TRIESTE – Venezia avvia una nuova fase di governance ambientale con la firma del Patto per le azioni di ripristino ecologico della laguna, nato dal progetto europeo REST-COAST e orientato a rafforzare resilienza e coordinamento istituzionale.
Il documento è stato sottoscritto oggi tra Autorità per la Laguna di Venezia, l’Autorità di Sistema Portuale del Mare Adriatico Settentrionale, CORILA e Fondazione CMCC. L’obiettivo è strutturare una cooperazione stabile tra istituzioni, comunità scientifica e società civile per accompagnare nel medio-lungo periodo le politiche di ripristino ambientale.
Il Patto nasce nell’ambito del progetto europeo REST-COAST (Horizon 2020 – Green Deal) e punta a trasformare i risultati scientifici in strumenti operativi di governance. Il modello proposto si basa su integrazione tra competenze tecnico-scientifiche e responsabilità decisionali, monitoraggio continuo degli effetti degli interventi su biodiversità e servizi ecosistemici, e confronto permanente con le organizzazioni della società civile riunite nel tavolo dedicato al ripristino lagunare.
Per il presidente dell’Autorità portuale, Matteo Gasparato, tutela ambientale e sviluppo portuale non sono obiettivi alternativi.
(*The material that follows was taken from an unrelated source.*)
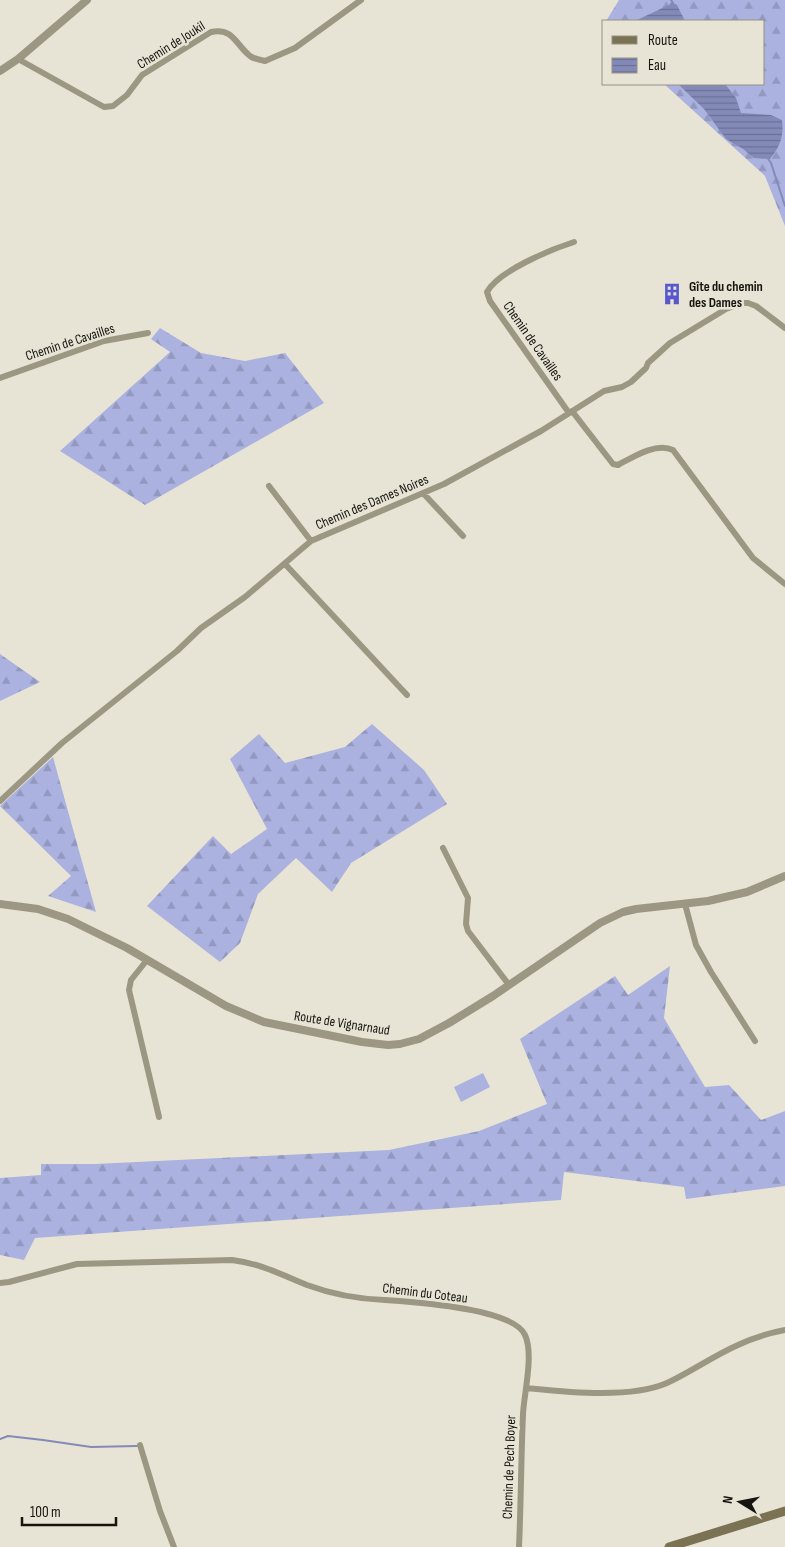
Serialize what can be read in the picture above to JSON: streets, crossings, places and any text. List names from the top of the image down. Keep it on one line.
{"streets":{"street":["Chemin de Joukil","Chemin de Cavailles","Chemin des Dames Noires","Route de Vignarnaud","Chemin du Coteau","Chemin de Pech Boyer"]},"crossings":[["Chemin de Cavailles","Chemin des Dames Noires"],["Chemin du Coteau","Chemin de Pech Boyer"]],"places":{"building":["Gîte du chemin des Dames"]},"legend":["Route","Eau"],"scale_bar":"100 m","north":"left"}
I progetti di escavo manutentivo oggi in valutazione ambientale, inseriti nel cosiddetto progetto Channeling, vengono indicati come strumenti per riequilibrare la morfologia lagunare: gestione dei flussi idrodinamici, corretta collocazione dei sedimenti e realizzazione di strutture morfologiche dovrebbero ridurre l’erosione e rendere compatibili canali navigabili ed ecosistema.
Il presidente dell’Autorità per la Laguna, Roberto Rossetto, ha richiamato il quadro climatico e il ruolo del MOSE, attivato 151 volte dal 2020. Ha evidenziato però criticità ancora aperte: erosione dei fondali, diffusione di specie aliene come il granchio blu e la noce di mare, rischio di perdita di biodiversità. In questo contesto il Patto viene presentato come base per una strategia ecologica condivisa, sostenuta da un nuovo assetto di governance che coinvolge ministeri, Regione Veneto, Città Metropolitana e Comune di Venezia, oltre a un comitato tecnico e a un comitato scientifico.